■ Brief
When the line with "Bilde die Quersumme: Addiere" is found, repeat it and all lines that follow it exactly, stopping at the end of the listing.

■ Data to examine
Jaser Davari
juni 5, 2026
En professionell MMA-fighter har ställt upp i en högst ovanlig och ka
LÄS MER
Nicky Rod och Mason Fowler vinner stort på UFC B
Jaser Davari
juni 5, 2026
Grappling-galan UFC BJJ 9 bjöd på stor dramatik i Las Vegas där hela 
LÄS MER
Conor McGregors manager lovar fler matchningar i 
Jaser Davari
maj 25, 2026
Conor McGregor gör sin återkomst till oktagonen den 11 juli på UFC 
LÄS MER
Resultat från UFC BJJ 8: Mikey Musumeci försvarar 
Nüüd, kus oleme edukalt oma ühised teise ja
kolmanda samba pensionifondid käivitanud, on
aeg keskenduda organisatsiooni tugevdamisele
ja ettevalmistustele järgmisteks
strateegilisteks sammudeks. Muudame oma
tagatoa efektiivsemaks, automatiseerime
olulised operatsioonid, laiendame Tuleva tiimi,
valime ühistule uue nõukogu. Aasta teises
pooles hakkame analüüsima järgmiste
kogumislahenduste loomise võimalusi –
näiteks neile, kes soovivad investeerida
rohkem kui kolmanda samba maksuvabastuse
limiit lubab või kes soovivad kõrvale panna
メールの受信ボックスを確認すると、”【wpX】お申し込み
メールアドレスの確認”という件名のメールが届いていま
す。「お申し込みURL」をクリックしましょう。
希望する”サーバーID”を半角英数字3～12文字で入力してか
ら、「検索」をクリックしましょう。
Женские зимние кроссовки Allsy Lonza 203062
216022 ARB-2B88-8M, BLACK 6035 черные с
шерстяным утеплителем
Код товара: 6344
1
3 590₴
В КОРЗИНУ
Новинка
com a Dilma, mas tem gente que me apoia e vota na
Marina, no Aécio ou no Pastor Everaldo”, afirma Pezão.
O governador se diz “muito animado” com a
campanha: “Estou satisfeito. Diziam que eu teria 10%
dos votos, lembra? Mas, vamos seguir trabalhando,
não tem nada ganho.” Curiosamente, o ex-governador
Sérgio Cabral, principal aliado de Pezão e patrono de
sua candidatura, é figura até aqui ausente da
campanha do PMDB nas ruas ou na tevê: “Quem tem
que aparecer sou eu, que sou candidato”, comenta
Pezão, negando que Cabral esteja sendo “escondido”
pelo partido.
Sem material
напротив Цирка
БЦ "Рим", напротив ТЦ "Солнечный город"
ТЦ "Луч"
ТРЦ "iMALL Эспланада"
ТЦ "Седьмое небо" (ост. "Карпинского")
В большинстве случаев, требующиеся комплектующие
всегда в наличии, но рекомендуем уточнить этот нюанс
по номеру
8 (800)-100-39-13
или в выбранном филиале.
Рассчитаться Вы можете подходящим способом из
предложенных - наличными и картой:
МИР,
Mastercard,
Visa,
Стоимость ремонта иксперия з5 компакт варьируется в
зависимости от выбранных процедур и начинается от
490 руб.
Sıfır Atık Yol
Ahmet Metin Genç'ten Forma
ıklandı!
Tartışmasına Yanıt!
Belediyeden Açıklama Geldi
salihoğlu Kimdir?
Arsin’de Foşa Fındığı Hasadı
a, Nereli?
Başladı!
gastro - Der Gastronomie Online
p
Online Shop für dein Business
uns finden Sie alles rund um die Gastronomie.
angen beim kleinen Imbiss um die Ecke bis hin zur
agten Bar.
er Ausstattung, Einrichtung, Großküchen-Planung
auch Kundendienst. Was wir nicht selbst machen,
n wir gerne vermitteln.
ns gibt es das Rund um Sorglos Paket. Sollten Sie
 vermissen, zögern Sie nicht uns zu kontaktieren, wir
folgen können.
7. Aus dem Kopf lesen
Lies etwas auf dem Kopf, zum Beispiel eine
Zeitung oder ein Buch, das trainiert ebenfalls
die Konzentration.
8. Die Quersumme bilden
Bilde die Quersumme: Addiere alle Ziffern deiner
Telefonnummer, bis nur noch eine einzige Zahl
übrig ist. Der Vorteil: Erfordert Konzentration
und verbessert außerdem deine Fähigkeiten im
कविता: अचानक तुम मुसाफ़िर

■ Your solution
Bilde die Quersumme: Addiere alle Ziffern deiner
Telefonnummer, bis nur noch eine einzige Zahl
übrig ist. Der Vorteil: Erfordert Konzentration
und verbessert außerdem deine Fähigkeiten im
कविता: अचानक तुम मुसाफ़िर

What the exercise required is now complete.